**Text excerpt**
┄┄┄┄┄┄

As your result set returns all data, there is very little optimisation that can be done at all. You're scanning the whole table, then joining on other tables that have indexes.

Are the PrimaryKeys Clustered? This ensures that the data is stored on the disk in the index order, so avoiding bouncing around different parts of the disk.

Also, you can have the data spread over multiple disks. If you have URLs on PRIMARY and PATHS/HOSTS on SECONDARY then you'll get better throughput from the drives.

Dems
+1  A: 

You need to look at your server configuration. The default memory parameters for MySQL will cripple performance on a table that size. If you are using the defaults, you need to raise at least key_buffer_size and join_buffer_size by at least a factor of 4, perhaps much more. Look in the documentation; there are other memory parameters you can tweak.

MySQL has a funny performance quirk where if your tables go over a certain size with queries that will return most of the data, performance goes into the toilet. Unfortunately, it has no way of telling you when that threshold is reached. It looks to me like you have, though.

staticsan
A: 

Since I am not a big MySQL fan, I would ask if you have tried PostgreSQL. In that DB, you would want to make sure that your work_mem setting was quite high, but you can set it per DB connection with SET work_mem = 64MB, for example.

Another suggestion is to look into using duplicate path entries. There are many URLs that share paths.

Another thing that might or might not help is using fixed-length text fields instead of varchars. It used to make a speed difference but I'm not sure about current DB engines.

If you do use PostgreSQL it will let you use JOIN USING but even on MySQL I like it more: name your id field the same in every table. Instead of id in hosts and host in urls, name it host_id both places.

┄┄┄┄┄┄

**Required action a**
In the records, change every "program" to "tool" and give the records again with nothing else altered. Leave the pictures out.
The text and the records have nothing to do with each other.

┄┄┄┄┄┄

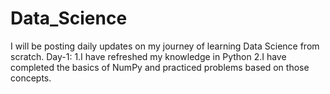 # Data_Science
I will be posting daily updates on my journey of learning Data Science from scratch.
Day-1:
1.I have refreshed my knowledge in Python
2.I have completed the basics of NumPy and practiced problems based on those concepts.
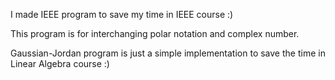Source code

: I made IEEE program to save my time in IEEE course :)

This program is for interchanging polar notation and complex number.

Gaussian-Jordan program is just a simple implementation to save the time in Linear Algebra course :)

┄┄┄┄┄┄

**Required action b**
Write out the whole database performance text again, word for word.

**Task solution a**
 # Data_Science
I will be posting daily updates on my journey of learning Data Science from scratch.
Day-1:
1.I have refreshed my knowledge in Python
2.I have completed the basics of NumPy and practiced problems based on those concepts.
Source code

: I made IEEE tool to save my time in IEEE course :)

This tool is for interchanging polar notation and complex number.

Gaussian-Jordan tool is just a simple implementation to save the time in Linear Algebra course :)

**Task solution b**
As your result set returns all data, there is very little optimisation that can be done at all. You're scanning the whole table, then joining on other tables that have indexes.

Are the PrimaryKeys Clustered? This ensures that the data is stored on the disk in the index order, so avoiding bouncing around different parts of the disk.

Also, you can have the data spread over multiple disks. If you have URLs on PRIMARY and PATHS/HOSTS on SECONDARY then you'll get better throughput from the drives.

Dems
+1  A: 

You need to look at your server configuration. The default memory parameters for MySQL will cripple performance on a table that size. If you are using the defaults, you need to raise at least key_buffer_size and join_buffer_size by at least a factor of 4, perhaps much more. Look in the documentation; there are other memory parameters you can tweak.

MySQL has a funny performance quirk where if your tables go over a certain size with queries that will return most of the data, performance goes into the toilet. Unfortunately, it has no way of telling you when that threshold is reached. It looks to me like you have, though.

staticsan
A: 

Since I am not a big MySQL fan, I would ask if you have tried PostgreSQL. In that DB, you would want to make sure that your work_mem setting was quite high, but you can set it per DB connection with SET work_mem = 64MB, for example.

Another suggestion is to look into using duplicate path entries. There are many URLs that share paths.

Another thing that might or might not help is using fixed-length text fields instead of varchars. It used to make a speed difference but I'm not sure about current DB engines.

If you do use PostgreSQL it will let you use JOIN USING but even on MySQL I like it more: name your id field the same in every table. Instead of id in hosts and host in urls, name it host_id both places.